# Stored data:
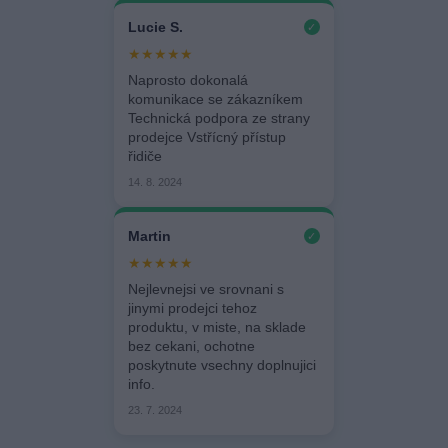
Lucie S.
✓
★★★★★
Naprosto dokonalá
komunikace se zákazníkem
Technická podpora ze strany
prodejce Vstřícný přístup
řidiče
14. 8. 2024
Martin
✓
★★★★★
Nejlevnejsi ve srovnani s
jinymi prodejci tehoz
produktu, v miste, na sklade
bez cekani, ochotne
poskytnute vsechny doplnujici
info.
23. 7. 2024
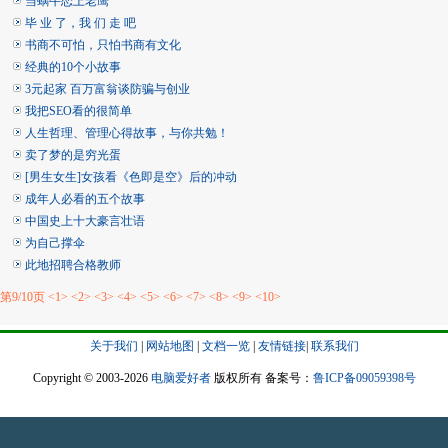
当蜗牛恋上老鹰
毕 业 了，我 们 走 吧
书商不可怕，只怕书商有文化
经典的10个小故事
3元起家 百万富翁谈防骗与创业
我把SEO看的很简单
人生哲理、管理心得故事，与你共勉！
卖了梦的是穷光蛋
[男生女生]女孩看《色即是空》后的冲动
成年人必看的五个故事
中国史上十大豪言壮语
为自己撑伞
此地招聘合格教师
第9/10页
<1>
<2>
<3>
<4>
<5>
<6>
<7>
<8>
<9>
<10>
关于我们
|
网站地图
|
文档一览
|
友情链接
|
联系我们
Copyright © 2003-2026
电脑爱好者
版权所有 备案号：
鲁ICP备09059398号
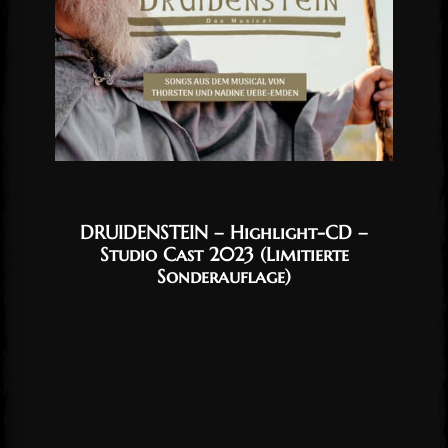
DRUIDENSTEIN – Highlight-CD –
Studio Cast 2023 (Limitierte
Sonderauflage)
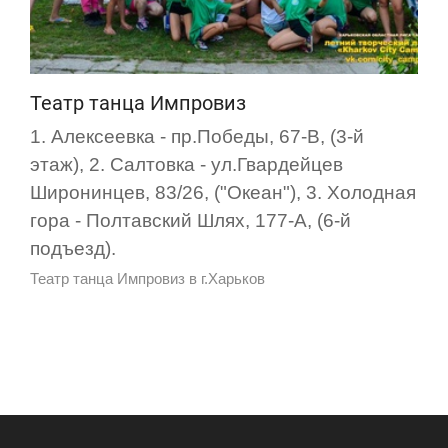
Театр танца Импровиз
1. Алексеевка - пр.Победы, 67-В, (3-й
этаж), 2. Салтовка - ул.Гвардейцев
Широнинцев, 83/26, ("Океан"), 3. Холодная
гора - Полтавский Шлях, 177-А, (6-й
подъезд).
Театр танца Импровиз в г.Харьков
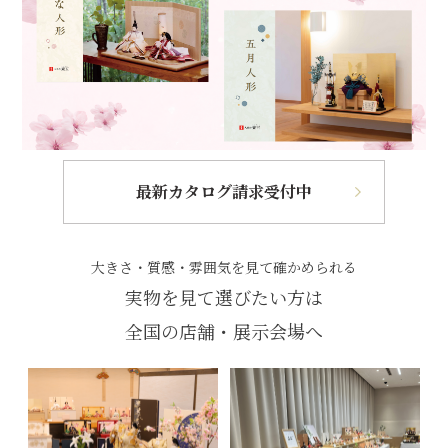
最新カタログ請求受付中
大きさ・質感・雰囲気を見て確かめられる
実物を見て選びたい方は
全国の店舗・展示会場へ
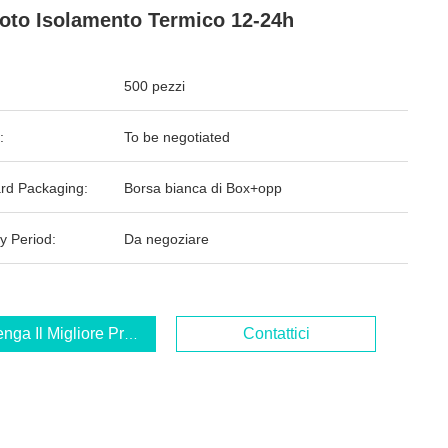
oto Isolamento Termico 12-24h
500 pezzi
:
To be negotiated
rd Packaging:
Borsa bianca di Box+opp
y Period:
Da negoziare
enga Il Migliore Prezzo
Contattici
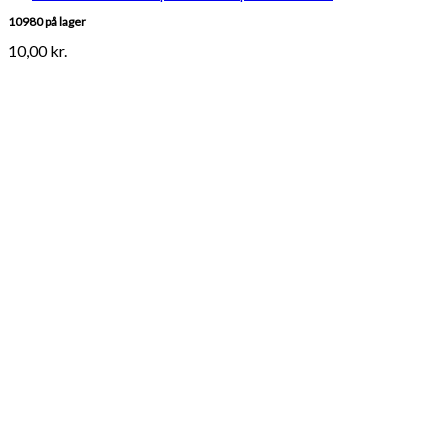
10980 på lager
10,00
kr.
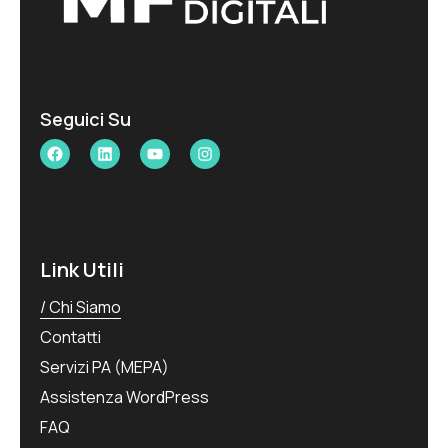
Seguici Su
Link Utili
Chi Siamo
Contatti
Servizi PA (MEPA)
Assistenza WordPress
FAQ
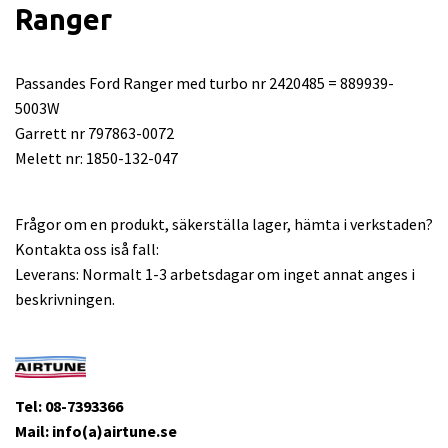
Ranger
Passandes Ford Ranger med turbo nr 2420485 = 889939-
5003W
Garrett nr 797863-0072
Melett nr: 1850-132-047
Frågor om en produkt, säkerställa lager, hämta i verkstaden?
Kontakta oss iså fall:
Leverans: Normalt 1-3 arbetsdagar om inget annat anges i
beskrivningen.
Tel: 08-7393366
Mail: info(a)airtune.se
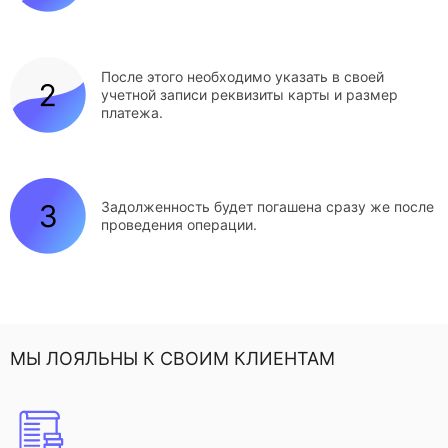
После этого необходимо указать в своей
учетной записи реквизиты карты и размер
платежа.
Задолженность будет погашена сразу же после
проведения операции.
МЫ ЛОЯЛЬНЫ К СВОИМ КЛИЕНТАМ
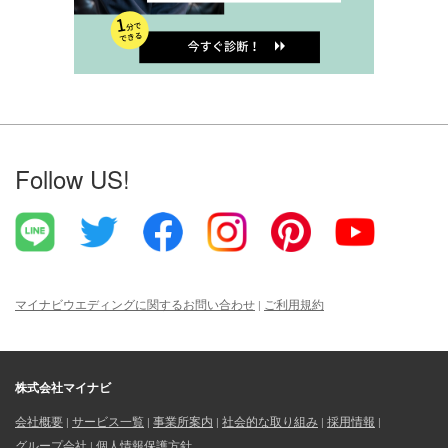
Follow US!
マイナビウエディングに関するお問い合わせ
ご利用規約
株式会社マイナビ
会社概要
サービス一覧
事業所案内
社会的な取り組み
採用情報
グループ会社
個人情報保護方針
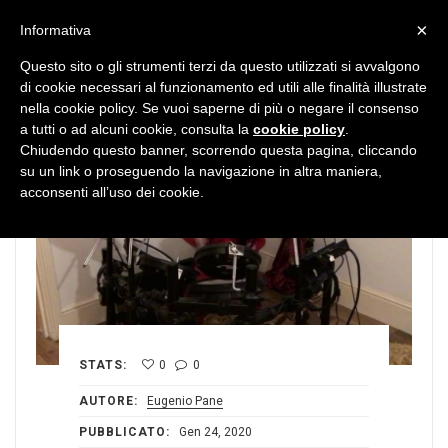
MENU
×
Informativa
Questo sito o gli strumenti terzi da questo utilizzati si avvalgono
di cookie necessari al funzionamento ed utili alle finalità illustrate
nella cookie policy. Se vuoi saperne di più o negare il consenso
a tutti o ad alcuni cookie, consulta la
cookie policy
.
Chiudendo questo banner, scorrendo questa pagina, cliccando
su un link o proseguendo la navigazione in altra maniera,
acconsenti all’uso dei cookie.
STATS:
0
0
AUTORE:
Eugenio Pane
PUBBLICATO:
Gen 24, 2020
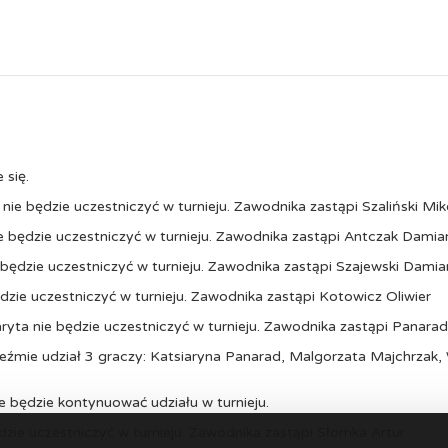
 się.
nie będzie uczestniczyć w turnieju. Zawodnika zastąpi Szaliński Mik
nie będzie uczestniczyć w turnieju. Zawodnika zastąpi Antczak Damia
e będzie uczestniczyć w turnieju. Zawodnika zastąpi Szajewski Damia
ędzie uczestniczyć w turnieju. Zawodnika zastąpi Kotowicz Oliwier
aryta nie będzie uczestniczyć w turnieju. Zawodnika zastąpi Panara
 weźmie udział 3 graczy: Katsiaryna Panarad, Malgorzata Majchrzak,
ie będzie kontynuować udziału w turnieju.
ędzie uczestniczyć w turnieju. Zawodnika zastąpi Słomka Artur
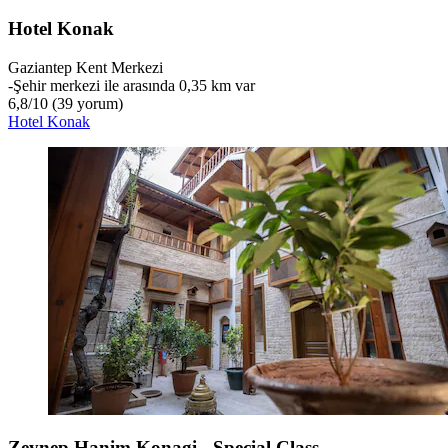
Hotel Konak
Gaziantep Kent Merkezi
‐
Şehir merkezi ile arasında 0,35 km var
6,8
/
10
(39 yorum)
Hotel Konak
Zeynep Hanim Konagi - Special Class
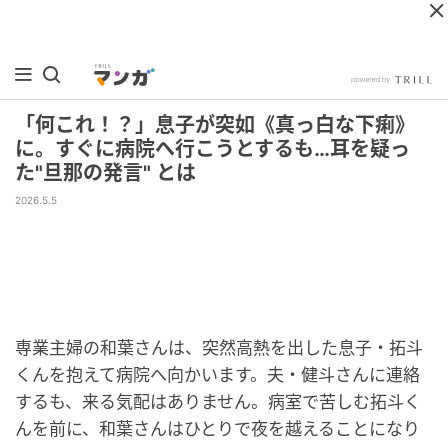
「何これ！？」息子が突如《真っ白な下痢》
に。すぐに病院へ行こうとするも…耳を疑っ
た"旦那の発言" とは
2026.5.5
専業主婦の和葉さんは、突然高熱を出した息子・拓斗
くんを抱えて病院へ向かいます。夫・健斗さんに連絡
するも、来る気配はありません。病室で苦しむ拓斗く
んを前に、和葉さんはひとりで夜を越えることになり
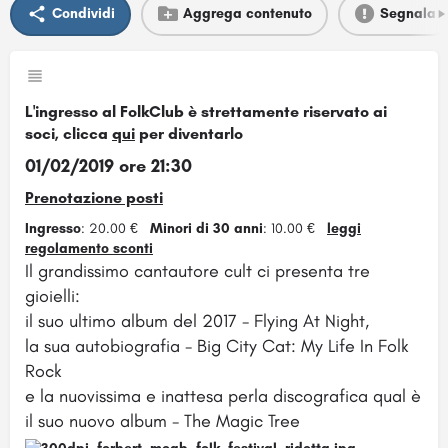
Condividi
Aggrega contenuto
Segnala
L'ingresso al FolkClub è strettamente riservato ai
soci, clicca
qui
per diventarlo
01/02/2019 ore 21:30
Prenotazione posti
Ingresso
: 20.00 €
Minori di 30 anni
: 10.00 €
leggi
regolamento sconti
Il grandissimo cantautore cult ci presenta tre
gioielli:
il suo ultimo album del 2017 -
Flying At Night
,
la sua autobiografia -
Big City Cat: My Life In Folk
Rock
e la nuovissima e inattesa perla discografica qual è
il suo nuovo album -
The Magic Tree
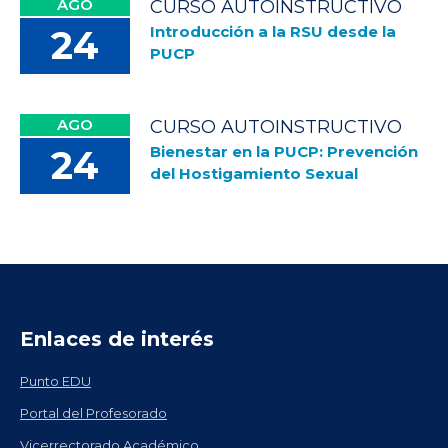
AGO
CURSO AUTOINSTRUCTIVO
Introducción a la RSU desde la
24
PUCP
AGO
CURSO AUTOINSTRUCTIVO
Bienestar en la PUCP: Prevención
24
del Hostigamiento Sexual
Enlaces de interés
Punto EDU
Portal del Profesorado
Vicerrectorado Académico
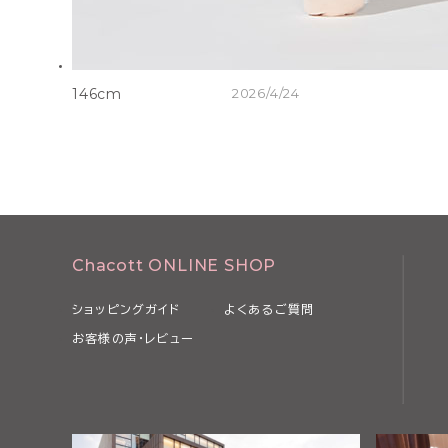
146cm
2026/4/24
Chacott ONLINE SHOP
ショッピングガイド
よくあるご質問
お客様の声・レビュー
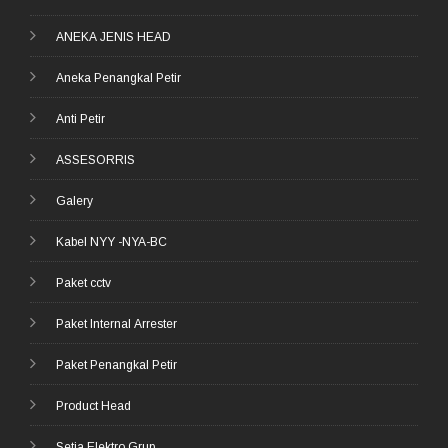
ANEKA JENIS HEAD
Aneka Penangkal Petir
Anti Petir
ASSESORRIS
Galery
Kabel NYY -NYA-BC
Paket cctv
Paket Internal Arrester
Paket Penangkal Petir
Product Head
Setia Elektro Grup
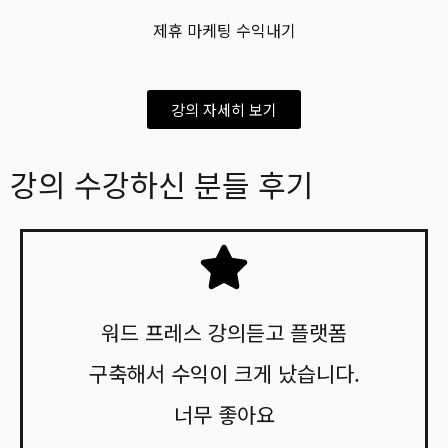
제휴 마케팅 수익내기
강의 자세히 보기
강의 수강하신 분들 후기
워드 프레스 강의듣고 플랫폼
구축해서 수익이 크게 났습니다.
너무 좋아요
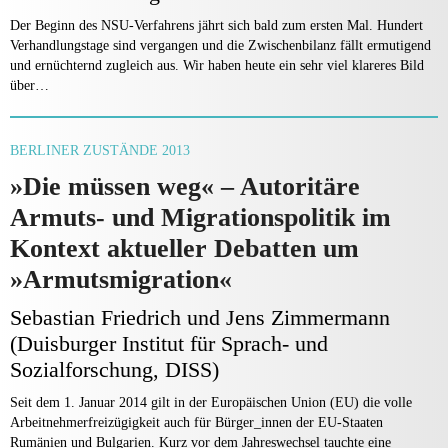
Der Beginn des NSU-Verfahrens jährt sich bald zum ersten Mal. Hundert
Verhandlungstage sind vergangen und die Zwischenbilanz fällt ermutigend
und ernüchternd zugleich aus. Wir haben heute ein sehr viel klareres Bild
über…
BERLINER ZUSTÄNDE 2013
»Die müssen weg« – Autoritäre
Armuts- und Migrationspolitik im
Kontext aktueller Debatten um
»Armutsmigration«
Sebastian Friedrich und Jens Zimmermann
(Duisburger Institut für Sprach- und
Sozialforschung, DISS)
Seit dem 1. Januar 2014 gilt in der Europäischen Union (EU) die volle
Arbeitnehmerfreizügigkeit auch für Bürger_innen der EU-Staaten
Rumänien und Bulgarien. Kurz vor dem Jahreswechsel tauchte eine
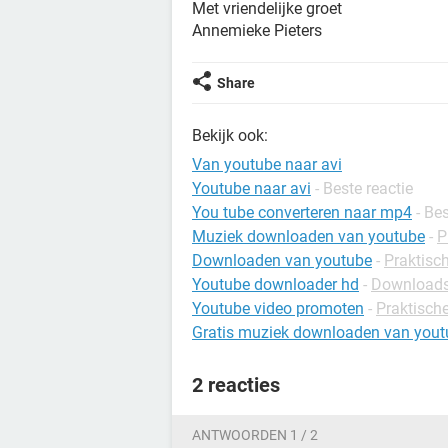
Met vriendelijke groet
Annemieke Pieters
Share
Bekijk ook:
Van youtube naar avi
Youtube naar avi
- Beste reactie
You tube converteren naar mp4
- Be
Muziek downloaden van youtube
-
P
Downloaden van youtube
-
Praktisch
Youtube downloader hd
-
Downloads
Youtube video promoten
-
Praktische
Gratis muziek downloaden van yout
2 reacties
ANTWOORDEN 1 / 2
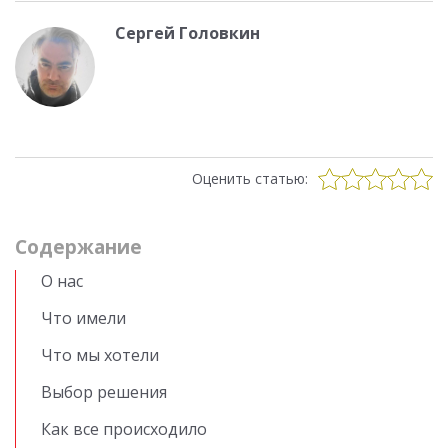
Сергей Головкин
Оценить статью:
Cодержание
О нас
Что имели
Что мы хотели
Выбор решения
Как все происходило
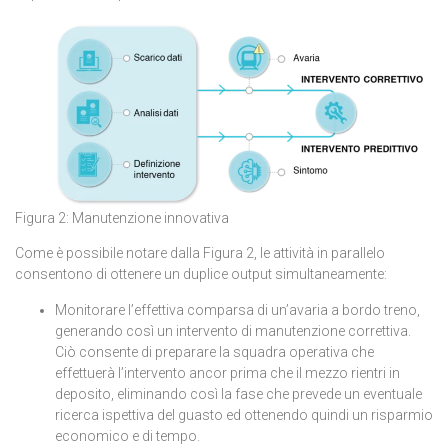
Figura 2: Manutenzione innovativa
Come è possibile notare dalla Figura 2, le attività in parallelo
consentono di ottenere un duplice output simultaneamente:
Monitorare l’effettiva comparsa di un’avaria a bordo treno,
generando così un intervento di manutenzione correttiva.
Ciò consente di preparare la squadra operativa che
effettuerà l’intervento ancor prima che il mezzo rientri in
deposito, eliminando così la fase che prevede un eventuale
ricerca ispettiva del guasto ed ottenendo quindi un risparmio
economico e di tempo.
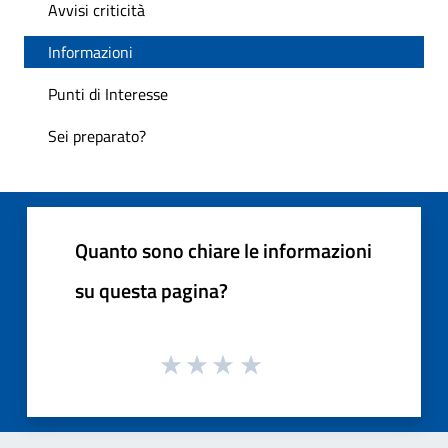
Avvisi criticità
Informazioni
Punti di Interesse
Sei preparato?
Quanto sono chiare le informazioni
su questa pagina?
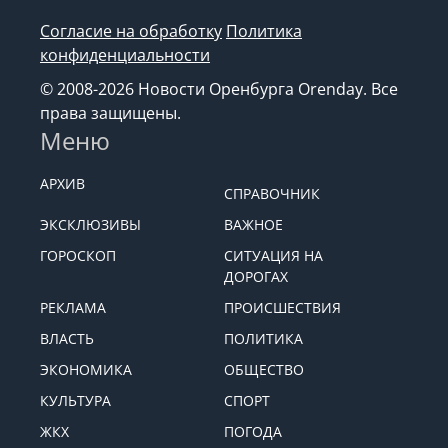
Согласие на обработку
Политика
конфиденциальности
© 2008-2026 Новости Оренбурга Orenday. Все
права защищены.
Меню
АРХИВ
СПРАВОЧНИК
ЭКСКЛЮЗИВЫ
ВАЖНОЕ
ГОРОСКОП
СИТУАЦИЯ НА
ДОРОГАХ
РЕКЛАМА
ПРОИСШЕСТВИЯ
ВЛАСТЬ
ПОЛИТИКА
ЭКОНОМИКА
ОБЩЕСТВО
КУЛЬТУРА
СПОРТ
ЖКХ
ПОГОДА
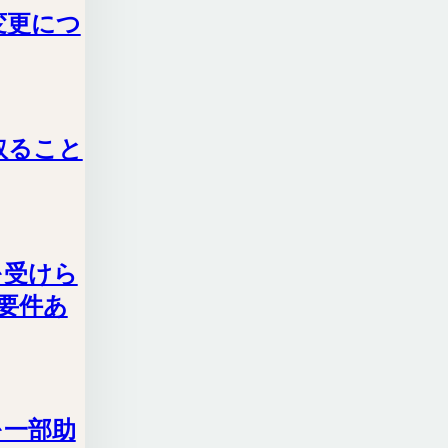
変更につ
取ること
を受けら
要件あ
を一部助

# WHAT THE TASK REQUIRES:
Output the text lines from the very beginning of the stored data up to and including the line with "bez cekani, ochotne". Leave the pictures out of your answer.

# EXERCISE ANSWER:
Lucie S.
✓
★★★★★
Naprosto dokonalá
komunikace se zákazníkem
Technická podpora ze strany
prodejce Vstřícný přístup
řidiče
14. 8. 2024
Martin
✓
★★★★★
Nejlevnejsi ve srovnani s
jinymi prodejci tehoz
produktu, v miste, na sklade
bez cekani, ochotne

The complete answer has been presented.